Les premières mesures, comme arrachées aux entrailles de l’orchestre, clouent sur place. Alain Altinoglu empoigne la partition avec une passion qui ne se démentira pas pendant les 90 minutes de cette monumentale Symphonie « Résurrection ». Les orages mahlériens seront déchaînés avec une vigueur qui fera trembler les murs et les sièges du Palais des Beaux-Arts de Bruxelles, et les moments de lyrisme chanteront avec une nostalgie éperdue. Tous les amateurs d’un Mahler vu comme dernier surgeon du romantisme auront été comblés. Mais le chef ne se contente pas d’une approche sensorielle. Il fait preuve de rigueur, et sa gestion des masses sonores est en réalité très raisonnée. Attentif à toujours garder de la puissance sous la pédale, Alain Altinoglu développe au fur et à mesure de son avancée une conception de Mahler qui vise à unir les contraires dans une arche pensée sur le temps long. Plus d’une fois, sa lecture nous a semble s’inspirer de celle d’un autre mahlérien qui a cherché toute sa vie à unifier les pôles contradictoires du monde du compositeur : Zubin Mehta. On peut imaginer parrainage moins prestigieux. Mais le souvenir du splendide enregistrement du chef indien (Decca, plus que son remake tardif chez Teldec) s’est imposé plus d’une fois lors du concert.
Est-ce à dire que l’orchestre symphonique de La Monnaie s’impose comme un égal du Philharmonique de Vienne dans une de ses périodes les plus fastes (le mitan des années 70) ? On n’ira pas jusque là. Le son des cordes reste par moments un peu mince ; les cuivres et les percussions, trop fiers de leur mission, couvrent parfois leurs collègues, malgré la gestique du chef très attentive aux équilibres. L’orchestre de La Monnaie veut visiblement donner le maximum à celui qui est son directeur musical depuis 2017, et les instrumentistes donnent l’impression d’avoir mangé de la vache enragée. Mais la personnalité sonore de la phalange reste un peu anonyme dans ce qui n’est pas l’opéra, et la concurrence est rude dans une œuvre que tous les orchestres prestigieux ont enregistrée et réengistrée. On aura garde cependant de confondre le concert et le disque, et ce que donnent les artistes en ce beau dimanche ensoleillé tient de la plus authentique générosité musicale. Impossible de nommer tous ces instrumentistes qui vont de sommet en sommet, mais un coup de chapeau particulier est dû au pupitre des cors et aux deux harpistes.
Le bilan vocal est lui aussi positif. Ce qui n’avait rien d’évident au départ. Beaucoup d’exécutions perdent en intensité au moment de l’entrée de l’alto dans « Oh Röschen rot », tant il est difficile de passer du statut d’orchestre vedette à celui d’accompagnant.

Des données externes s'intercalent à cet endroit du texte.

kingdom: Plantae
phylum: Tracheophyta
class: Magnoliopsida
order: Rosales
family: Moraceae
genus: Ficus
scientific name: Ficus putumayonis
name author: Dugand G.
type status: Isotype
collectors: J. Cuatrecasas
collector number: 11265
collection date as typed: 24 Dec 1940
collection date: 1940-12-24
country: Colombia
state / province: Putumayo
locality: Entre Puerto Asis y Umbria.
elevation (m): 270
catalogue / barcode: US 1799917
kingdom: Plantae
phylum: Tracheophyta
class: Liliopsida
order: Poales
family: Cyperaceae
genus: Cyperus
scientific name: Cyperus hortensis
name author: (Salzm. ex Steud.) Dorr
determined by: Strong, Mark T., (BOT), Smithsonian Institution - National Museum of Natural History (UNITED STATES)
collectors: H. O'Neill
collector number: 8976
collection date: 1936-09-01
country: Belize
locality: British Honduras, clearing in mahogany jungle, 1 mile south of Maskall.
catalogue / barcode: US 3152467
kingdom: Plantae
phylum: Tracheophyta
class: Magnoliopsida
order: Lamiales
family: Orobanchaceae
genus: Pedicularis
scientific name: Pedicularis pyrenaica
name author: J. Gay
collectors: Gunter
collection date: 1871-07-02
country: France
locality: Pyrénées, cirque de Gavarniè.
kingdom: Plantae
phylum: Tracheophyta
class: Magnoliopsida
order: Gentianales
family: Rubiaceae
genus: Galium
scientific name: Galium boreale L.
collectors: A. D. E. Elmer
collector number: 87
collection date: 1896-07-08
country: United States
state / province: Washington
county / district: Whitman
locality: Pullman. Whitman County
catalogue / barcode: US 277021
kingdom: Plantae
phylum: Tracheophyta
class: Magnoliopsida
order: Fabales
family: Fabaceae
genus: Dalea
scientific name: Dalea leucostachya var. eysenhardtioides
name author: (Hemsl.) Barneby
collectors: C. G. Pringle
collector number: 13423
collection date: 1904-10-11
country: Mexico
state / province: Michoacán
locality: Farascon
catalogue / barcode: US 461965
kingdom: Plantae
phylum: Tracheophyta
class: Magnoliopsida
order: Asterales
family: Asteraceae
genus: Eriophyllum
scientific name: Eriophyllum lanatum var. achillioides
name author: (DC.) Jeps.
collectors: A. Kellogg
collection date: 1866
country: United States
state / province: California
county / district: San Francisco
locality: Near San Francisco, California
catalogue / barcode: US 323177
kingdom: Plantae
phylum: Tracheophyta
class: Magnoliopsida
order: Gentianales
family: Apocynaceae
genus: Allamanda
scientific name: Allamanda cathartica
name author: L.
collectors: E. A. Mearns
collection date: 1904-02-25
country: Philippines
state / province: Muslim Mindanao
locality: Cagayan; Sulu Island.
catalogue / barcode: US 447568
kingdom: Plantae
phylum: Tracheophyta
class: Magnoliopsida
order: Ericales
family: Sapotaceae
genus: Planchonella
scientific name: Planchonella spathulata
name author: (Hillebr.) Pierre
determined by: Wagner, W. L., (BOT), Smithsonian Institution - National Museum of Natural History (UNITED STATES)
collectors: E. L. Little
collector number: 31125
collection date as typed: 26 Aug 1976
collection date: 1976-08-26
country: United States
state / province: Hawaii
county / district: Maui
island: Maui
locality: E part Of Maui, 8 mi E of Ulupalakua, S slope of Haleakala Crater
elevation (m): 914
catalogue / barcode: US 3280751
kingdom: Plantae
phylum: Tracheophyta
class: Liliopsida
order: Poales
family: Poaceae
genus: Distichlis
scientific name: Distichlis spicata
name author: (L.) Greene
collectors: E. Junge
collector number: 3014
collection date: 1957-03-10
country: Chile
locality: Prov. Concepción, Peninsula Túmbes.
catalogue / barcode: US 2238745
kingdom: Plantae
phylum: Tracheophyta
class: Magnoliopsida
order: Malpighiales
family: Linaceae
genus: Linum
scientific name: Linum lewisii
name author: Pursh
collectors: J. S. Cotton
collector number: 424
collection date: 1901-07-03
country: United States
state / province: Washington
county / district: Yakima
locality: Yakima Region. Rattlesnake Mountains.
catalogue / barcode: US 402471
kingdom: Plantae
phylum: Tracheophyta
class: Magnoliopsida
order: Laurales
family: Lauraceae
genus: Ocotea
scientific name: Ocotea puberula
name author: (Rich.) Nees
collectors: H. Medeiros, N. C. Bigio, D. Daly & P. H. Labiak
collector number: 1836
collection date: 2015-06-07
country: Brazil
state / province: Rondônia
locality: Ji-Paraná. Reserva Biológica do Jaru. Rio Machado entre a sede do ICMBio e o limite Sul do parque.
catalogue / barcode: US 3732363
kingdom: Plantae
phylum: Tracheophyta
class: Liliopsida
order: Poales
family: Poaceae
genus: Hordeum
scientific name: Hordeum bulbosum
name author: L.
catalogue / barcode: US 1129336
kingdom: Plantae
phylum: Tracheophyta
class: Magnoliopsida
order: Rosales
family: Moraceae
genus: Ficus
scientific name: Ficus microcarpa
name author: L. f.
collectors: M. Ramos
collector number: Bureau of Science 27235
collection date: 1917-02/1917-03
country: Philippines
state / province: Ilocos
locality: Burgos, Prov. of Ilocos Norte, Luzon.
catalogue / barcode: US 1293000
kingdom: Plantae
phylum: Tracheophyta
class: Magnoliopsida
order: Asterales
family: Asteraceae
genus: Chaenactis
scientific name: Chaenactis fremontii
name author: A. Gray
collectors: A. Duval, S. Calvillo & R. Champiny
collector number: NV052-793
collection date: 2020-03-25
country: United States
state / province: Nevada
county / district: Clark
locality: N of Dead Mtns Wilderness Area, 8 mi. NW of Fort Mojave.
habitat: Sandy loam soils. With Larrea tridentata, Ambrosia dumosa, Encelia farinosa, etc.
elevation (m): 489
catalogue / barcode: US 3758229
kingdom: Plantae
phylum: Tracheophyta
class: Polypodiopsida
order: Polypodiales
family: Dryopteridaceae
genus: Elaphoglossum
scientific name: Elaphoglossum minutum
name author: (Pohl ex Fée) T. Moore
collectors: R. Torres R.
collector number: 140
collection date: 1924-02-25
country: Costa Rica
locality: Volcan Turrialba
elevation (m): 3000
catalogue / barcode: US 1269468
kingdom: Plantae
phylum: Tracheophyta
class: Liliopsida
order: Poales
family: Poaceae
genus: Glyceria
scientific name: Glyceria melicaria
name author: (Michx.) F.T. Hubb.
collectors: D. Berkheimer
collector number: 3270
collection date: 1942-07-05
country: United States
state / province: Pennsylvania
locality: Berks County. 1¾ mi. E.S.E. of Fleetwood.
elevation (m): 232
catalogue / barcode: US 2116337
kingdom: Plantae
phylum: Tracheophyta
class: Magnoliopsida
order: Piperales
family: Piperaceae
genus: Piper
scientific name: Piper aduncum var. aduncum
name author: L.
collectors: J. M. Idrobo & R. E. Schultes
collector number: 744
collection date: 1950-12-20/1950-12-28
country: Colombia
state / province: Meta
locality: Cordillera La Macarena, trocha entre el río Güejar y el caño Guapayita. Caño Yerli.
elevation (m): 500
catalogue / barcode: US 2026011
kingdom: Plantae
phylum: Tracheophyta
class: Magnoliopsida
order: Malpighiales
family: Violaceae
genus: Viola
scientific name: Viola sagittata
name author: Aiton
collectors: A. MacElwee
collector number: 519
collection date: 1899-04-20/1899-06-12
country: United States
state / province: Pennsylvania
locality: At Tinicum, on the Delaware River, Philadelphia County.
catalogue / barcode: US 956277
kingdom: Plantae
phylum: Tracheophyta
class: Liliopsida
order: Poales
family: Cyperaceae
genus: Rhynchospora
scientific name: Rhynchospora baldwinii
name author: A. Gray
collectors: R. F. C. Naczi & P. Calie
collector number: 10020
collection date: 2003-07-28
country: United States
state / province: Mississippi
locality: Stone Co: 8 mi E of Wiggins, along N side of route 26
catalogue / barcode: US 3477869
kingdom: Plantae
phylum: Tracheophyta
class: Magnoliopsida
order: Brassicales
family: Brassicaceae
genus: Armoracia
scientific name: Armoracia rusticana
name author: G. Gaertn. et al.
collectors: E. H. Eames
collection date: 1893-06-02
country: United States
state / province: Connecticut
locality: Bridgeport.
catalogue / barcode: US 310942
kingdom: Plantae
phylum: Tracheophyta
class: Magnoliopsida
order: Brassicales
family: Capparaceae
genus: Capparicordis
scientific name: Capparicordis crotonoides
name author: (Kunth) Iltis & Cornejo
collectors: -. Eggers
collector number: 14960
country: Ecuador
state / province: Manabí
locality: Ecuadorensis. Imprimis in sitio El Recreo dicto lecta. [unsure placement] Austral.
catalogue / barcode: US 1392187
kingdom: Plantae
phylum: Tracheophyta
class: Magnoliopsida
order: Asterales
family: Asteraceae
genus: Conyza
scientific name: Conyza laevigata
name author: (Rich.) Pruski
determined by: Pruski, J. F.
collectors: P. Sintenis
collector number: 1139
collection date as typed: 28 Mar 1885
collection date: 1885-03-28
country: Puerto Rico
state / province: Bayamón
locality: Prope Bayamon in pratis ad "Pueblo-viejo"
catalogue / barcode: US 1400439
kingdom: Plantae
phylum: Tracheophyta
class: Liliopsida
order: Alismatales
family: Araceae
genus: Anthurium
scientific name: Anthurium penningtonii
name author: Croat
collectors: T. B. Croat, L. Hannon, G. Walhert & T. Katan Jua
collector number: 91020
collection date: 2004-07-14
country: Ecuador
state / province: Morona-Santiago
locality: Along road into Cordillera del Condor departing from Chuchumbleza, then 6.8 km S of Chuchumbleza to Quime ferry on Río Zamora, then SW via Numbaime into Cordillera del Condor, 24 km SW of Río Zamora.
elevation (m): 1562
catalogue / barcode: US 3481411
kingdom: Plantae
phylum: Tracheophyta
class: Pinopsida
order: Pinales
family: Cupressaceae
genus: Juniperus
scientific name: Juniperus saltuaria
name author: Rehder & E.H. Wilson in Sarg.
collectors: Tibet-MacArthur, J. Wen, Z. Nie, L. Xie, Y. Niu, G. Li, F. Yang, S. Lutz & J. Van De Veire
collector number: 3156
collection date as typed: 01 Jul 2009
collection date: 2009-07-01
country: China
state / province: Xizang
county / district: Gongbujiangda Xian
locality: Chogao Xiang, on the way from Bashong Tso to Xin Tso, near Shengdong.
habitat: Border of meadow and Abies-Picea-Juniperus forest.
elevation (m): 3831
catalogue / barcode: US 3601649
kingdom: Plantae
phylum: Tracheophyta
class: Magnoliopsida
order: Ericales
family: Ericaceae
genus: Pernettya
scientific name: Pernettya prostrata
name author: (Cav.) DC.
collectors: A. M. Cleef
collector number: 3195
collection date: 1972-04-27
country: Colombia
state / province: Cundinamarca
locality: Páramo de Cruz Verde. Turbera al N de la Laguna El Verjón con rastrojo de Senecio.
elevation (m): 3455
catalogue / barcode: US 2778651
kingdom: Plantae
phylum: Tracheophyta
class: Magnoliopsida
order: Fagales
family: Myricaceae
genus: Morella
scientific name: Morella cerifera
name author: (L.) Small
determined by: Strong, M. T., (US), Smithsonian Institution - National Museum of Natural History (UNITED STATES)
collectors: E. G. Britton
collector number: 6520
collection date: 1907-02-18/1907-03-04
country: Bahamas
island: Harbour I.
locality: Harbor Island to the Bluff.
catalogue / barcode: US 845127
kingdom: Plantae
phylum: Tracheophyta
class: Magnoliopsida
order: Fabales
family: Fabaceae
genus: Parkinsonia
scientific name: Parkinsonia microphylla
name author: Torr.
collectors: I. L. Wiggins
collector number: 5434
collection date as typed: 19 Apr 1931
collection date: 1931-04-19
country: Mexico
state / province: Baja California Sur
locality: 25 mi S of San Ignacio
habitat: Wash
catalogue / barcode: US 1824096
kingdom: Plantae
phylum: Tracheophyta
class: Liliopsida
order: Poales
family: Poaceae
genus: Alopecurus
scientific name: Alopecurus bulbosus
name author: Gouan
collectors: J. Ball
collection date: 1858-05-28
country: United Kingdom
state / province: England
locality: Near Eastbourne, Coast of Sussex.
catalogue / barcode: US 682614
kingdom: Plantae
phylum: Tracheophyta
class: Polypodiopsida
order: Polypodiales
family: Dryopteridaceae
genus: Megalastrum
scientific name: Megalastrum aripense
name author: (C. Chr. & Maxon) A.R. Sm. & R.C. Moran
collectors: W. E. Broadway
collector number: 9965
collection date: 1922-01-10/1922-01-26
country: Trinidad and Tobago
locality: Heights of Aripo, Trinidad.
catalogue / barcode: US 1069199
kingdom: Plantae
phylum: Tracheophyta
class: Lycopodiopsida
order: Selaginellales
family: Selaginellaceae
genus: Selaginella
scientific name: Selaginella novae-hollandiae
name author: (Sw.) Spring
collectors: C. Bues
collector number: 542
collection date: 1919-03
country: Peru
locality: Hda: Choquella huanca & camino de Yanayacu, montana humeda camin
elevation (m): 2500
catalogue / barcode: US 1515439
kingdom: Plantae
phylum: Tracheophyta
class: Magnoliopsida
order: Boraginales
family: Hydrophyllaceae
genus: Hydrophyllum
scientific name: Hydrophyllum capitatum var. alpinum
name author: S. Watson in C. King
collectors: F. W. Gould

Tel n’est pas le cas ici, les cuivres ronronnant de plaisir pour offrir à l’alto de Nora Gubisch le tapis de velours le plus somptueux, afin qu’elle puisse déployer à l’aise ses graves tout en rondeurs. Le temps est comme suspendu aux consonnes égrenées par l’artiste, avant que la seconde partie du lied ne nous entrouvre la porte du ciel. Dommage que le final la voie un peu moins à son aise, les parties soli se trouvant dès lors déséquilibrées au profit d’une Ilse Eerens aux aigus cristallins, qui parvient à se détacher de la masse chorale grâce à une ligne d’une puissance et d’une netteté parfaites. Les chœurs ont mis les petits plats dans les grands, puisque ce sont pas moins de trois formations qui sont à la manœuvre : le Vlaams Radio Koor, le Chœur symphonique de La Monnaie et la Monnaie Chorus Academy, destinée aux élèves des écoles d’art et de musique. Aucune « couture » n’est discernable à l’écoute, et on jurerait que les différentes formations n’en font qu’une, avec un son parfaitement homogène. L’entrée, pianissimo et a cappella, donne le frisson. La puissance montera petit à petit, avec un contrôle du son qui force le respect, la plupart des chœurs ayant tendance à trop vite se déchaîner. La péroraison finale, en forme d’apothéose, où les dernières contraintes ont volé en éclat, débouchera sur une ovation debout de la part d’un public conquis.